__Exercise text__
==*==

Monday, Mar. 19, 1973
The Flying Fr
In full flight down an Alp's snowy flank, Austria's Annemarie Proell resembles nothing so much as a controlled crash about to happen. Feet well apart, arms locked to her thighs, in an awkward-looking squat that offends purists, she rockets out of the starting gate toward the first turn. Her motives for that all-out start are direct: "I try to risk as much as possible in the first few gates," she says. "It makes the competition nervous--I know they watch me."
This winter Annemarie has not only made the competition nervous, but she has nearly demolished it. Her friends call her style "brutal." She stays in her patented crouch through her entire run. More prudent racers straighten up from time to time--at the cost of a fraction of a second--as emergencies dictate. Proell disdains such caution and her total abandon has already won her two World Cups. She is assured of a third before the spring thaw. This season she won all eight women's downhill races, becoming the world's first skier--male or female--to score a sweep in one of the three Alpine events.* In late December, she cracked Jean-Claude Killy's record of 18 World Cup race victories: as of last week, she had won 28, making her, at age 19, the winningest cup skier of all.

==*==

__Data listing__
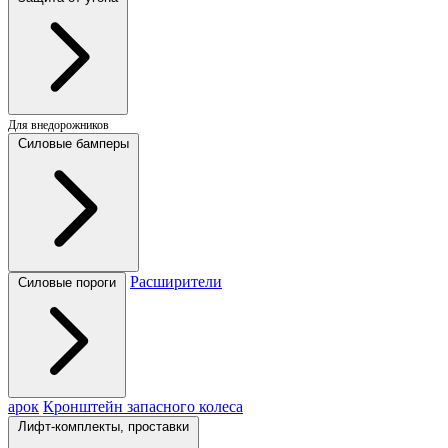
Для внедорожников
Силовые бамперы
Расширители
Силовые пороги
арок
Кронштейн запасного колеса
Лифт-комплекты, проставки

==*==

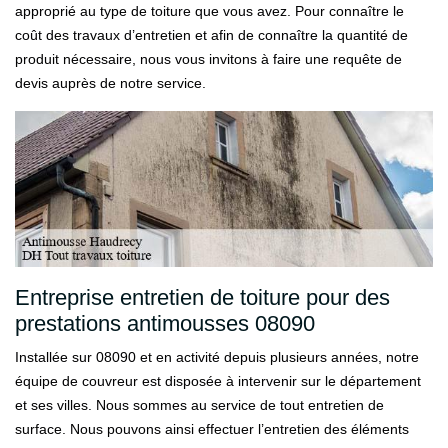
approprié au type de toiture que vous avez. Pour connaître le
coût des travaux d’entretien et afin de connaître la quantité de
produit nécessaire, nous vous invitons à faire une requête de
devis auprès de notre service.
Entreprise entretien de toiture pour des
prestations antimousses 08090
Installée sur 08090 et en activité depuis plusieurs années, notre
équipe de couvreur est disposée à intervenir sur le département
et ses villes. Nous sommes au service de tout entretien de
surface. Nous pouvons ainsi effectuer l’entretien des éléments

==*==

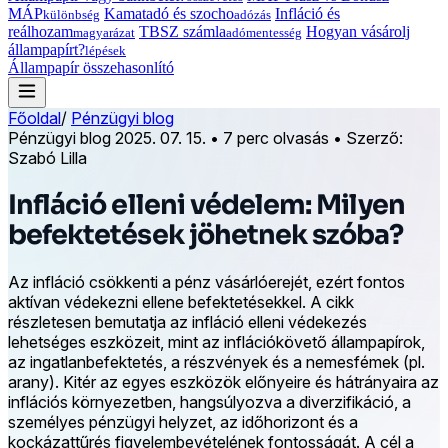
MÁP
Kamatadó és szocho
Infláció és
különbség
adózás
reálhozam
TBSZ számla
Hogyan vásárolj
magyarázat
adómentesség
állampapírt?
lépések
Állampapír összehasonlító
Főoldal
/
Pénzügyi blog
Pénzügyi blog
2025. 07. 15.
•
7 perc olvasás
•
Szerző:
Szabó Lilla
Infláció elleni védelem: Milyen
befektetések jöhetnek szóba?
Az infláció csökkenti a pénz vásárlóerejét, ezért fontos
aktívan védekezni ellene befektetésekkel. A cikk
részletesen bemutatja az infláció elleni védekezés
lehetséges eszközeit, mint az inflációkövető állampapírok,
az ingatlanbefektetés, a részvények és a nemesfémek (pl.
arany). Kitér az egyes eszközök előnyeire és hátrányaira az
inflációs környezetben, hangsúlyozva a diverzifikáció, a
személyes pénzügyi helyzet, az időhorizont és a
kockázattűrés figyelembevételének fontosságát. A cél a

==*==

__Work task 1__
In the article on Annemarie Proell, rewrite the part between "This winter Annemarie" and "skier of all.", inclusive, changing "crouch" to "tuck".
__Work task 2__
According to the article on Annemarie Proell, how many World Cup races had she won as of last week?

__Solution 1__
This winter Annemarie has not only made the competition nervous, but she has nearly demolished it. Her friends call her style "brutal." She stays in her patented tuck through her entire run. More prudent racers straighten up from time to time--at the cost of a fraction of a second--as emergencies dictate. Proell disdains such caution and her total abandon has already won her two World Cups. She is assured of a third before the spring thaw. This season she won all eight women's downhill races, becoming the world's first skier--male or female--to score a sweep in one of the three Alpine events.* In late December, she cracked Jean-Claude Killy's record of 18 World Cup race victories: as of last week, she had won 28, making her, at age 19, the winningest cup skier of all.

__Solution 2__
28